Le tableau n’est pas exhaustif, mais les menaces à la paix et à la sécurité sont légion sur le continent africain. Sur ce point, le président Sall va devoir peaufiner une stratégie pour lutter efficacement contre le terrorisme au Sahel, avec l’aide de ses pairs. Le phénomène se propage et il faut l’arrêter avant qu’il ne soit trop tard. Le nouveau président en exercice de l’UA pourrait imaginer des solutions à l’africaine, au lieu d’attendre tout ou presque de l’extérieur. Malgré leur contribution non négligeable à la lutte contre le terrorisme au Sahel, les forces étrangères, « Barkhane » et « Takuba », n’ont jusque-là pas pu produire les effets escomptés. Les terroristes poursuivent leur basse besogne et réussissent même à occuper des localités dans les pays touchés. Conséquence, ces forces étrangères ne sont plus vues d’un bon œil par une certaine jeunesse africaine, convaincue que les partenaires occidentaux, surtout la France, ne jouent pas franc-jeu, dans le combat contre l’hydre terroriste.

Le chef de l’Etat sénégalais doit aussi trouver les voies et moyens pour éteindre les foyers de conflits armés qui troublent la quiétude des habitants des pays concernés. Secundo, la démocratie est mise à mal en Afrique, à cause de la mauvaise gouvernance et des appétits voraces de certains dirigeants pour le pouvoir. Face à certaines dérives, des armées se voient dans l’obligation d’interférer dans les affaires publiques, même si la prise du pouvoir par la force n’est pas à encourager en démocratie. Aussi étonnant que cela puisse paraître, ces coups d’Etat sont jugés salutaires par des populations, fatiguées des agissements antidémocratiques des gouvernants fautifs. De fait, celles-ci accueillent mal les condamnations de principe et sanctions de l’UA et autres organisations comme la Communauté économique des Etats de l’Afrique de l’Ouest (CEDEAO). Dans la logique de ces populations, les institutions évoquées n’interviennent pas quand des problèmes de gouvernance se posent. Bien au contraire, elles attendent que des coups de force se produisent, avant de réagir, passant ainsi pour des « médecins après la mort ». Macky Sall va devoir alors travailler à redorer le blason de l’UA et des autres organisations continentales, considérées comme des « instruments » aux mains des chefs d’Etat et non au service des peuples. Il y va de la crédibilité de ces institutions, dans une Afrique qui a besoin de consolider ses acquis démocratiques.
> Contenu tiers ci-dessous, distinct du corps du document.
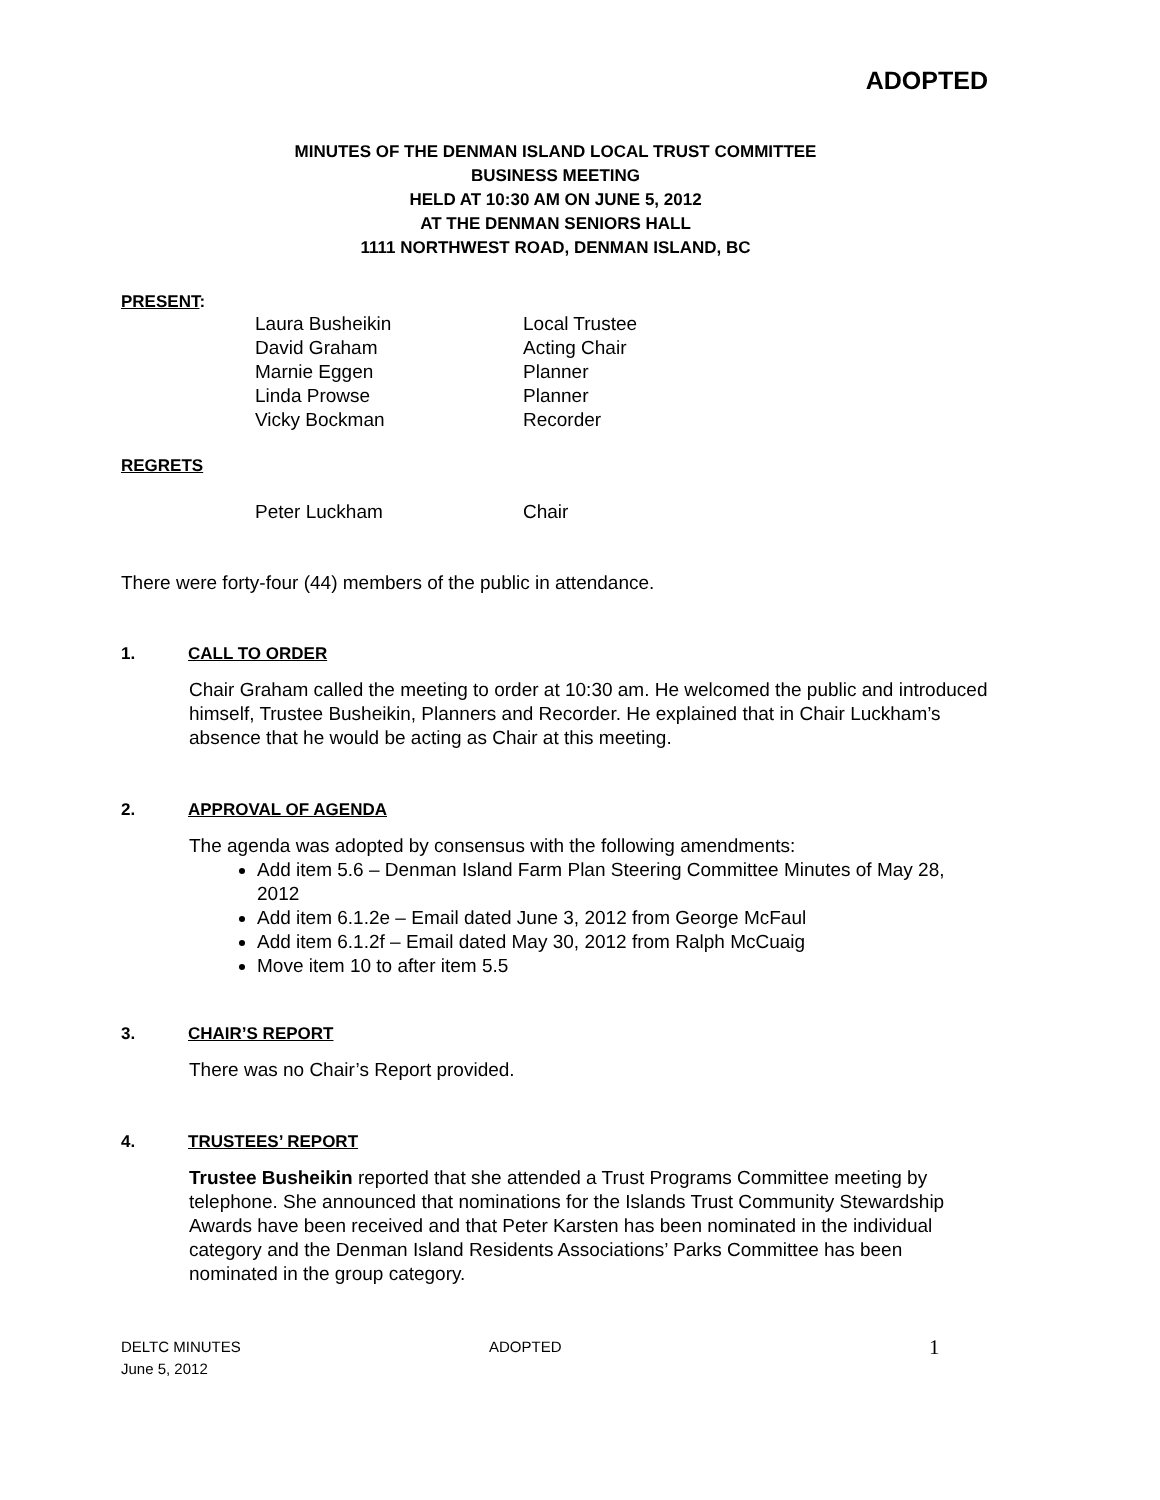ADOPTED
MINUTES OF THE DENMAN ISLAND LOCAL TRUST COMMITTEE
BUSINESS MEETING
HELD AT 10:30 AM ON JUNE 5, 2012
AT THE DENMAN SENIORS HALL
1111 NORTHWEST ROAD, DENMAN ISLAND, BC
PRESENT:
| Laura Busheikin | Local Trustee |
| David Graham | Acting Chair |
| Marnie Eggen | Planner |
| Linda Prowse | Planner |
| Vicky Bockman | Recorder |
REGRETS
| Peter Luckham | Chair |
There were forty-four (44) members of the public in attendance.
1. CALL TO ORDER
Chair Graham called the meeting to order at 10:30 am. He welcomed the public and introduced himself, Trustee Busheikin, Planners and Recorder. He explained that in Chair Luckham’s absence that he would be acting as Chair at this meeting.
2. APPROVAL OF AGENDA
The agenda was adopted by consensus with the following amendments:
Add item 5.6 – Denman Island Farm Plan Steering Committee Minutes of May 28, 2012
Add item 6.1.2e – Email dated June 3, 2012 from George McFaul
Add item 6.1.2f – Email dated May 30, 2012 from Ralph McCuaig
Move item 10 to after item 5.5
3. CHAIR’S REPORT
There was no Chair’s Report provided.
4. TRUSTEES’ REPORT
Trustee Busheikin reported that she attended a Trust Programs Committee meeting by telephone. She announced that nominations for the Islands Trust Community Stewardship Awards have been received and that Peter Karsten has been nominated in the individual category and the Denman Island Residents Associations’ Parks Committee has been nominated in the group category.
DELTC MINUTES
June 5, 2012
ADOPTED
1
Tertio, l’Afrique est confrontée à des problèmes de développement dans divers domaines (santé, économie, éducation, infrastructures, industrie…).

De nombreux Africains peinent à aller à l’école, à se soigner, à manger à leur faim à plus forte raison, s’offrir certains plaisirs. La preuve que le combat contre la pauvreté est loin d’être fini sous nos cieux. Dans son rapport « Perspectives économiques de l’Afrique 2021 », la Banque africaine de développement (BAD) a indiqué que la pauvreté va s’accroître sur le continent africain. Il en est de même pour les dettes publiques qui, d’après elle, vont continuer à se creuser. Toutefois, l’institution avait annoncé, dans le même document, un retour de la croissance en Afrique en 2021 avec un taux de 3,4 %, dans un contexte de pandémie de la COVID-19. Ce signe de résilience n’occulte cependant pas les multiples attentes en matière de paix et de sécurité, de politique, d’économie et on en oublie. Le nouveau président en exercice de l’UA, qui n’ignore pas ces réalités, a du pain sur la planche. L’Afrique a besoin d’ingéniosité et d’audace pour se projeter dans l’avenir et Macky Sall va devoir s’en accommoder. Son pays, le Sénégal étant un modèle de stabilité et d’alternance démocratique, sa voix est écoutée sur le continent et à l’international. Il doit utiliser cet atout pour faire bouger le continent africain dans le bon sens.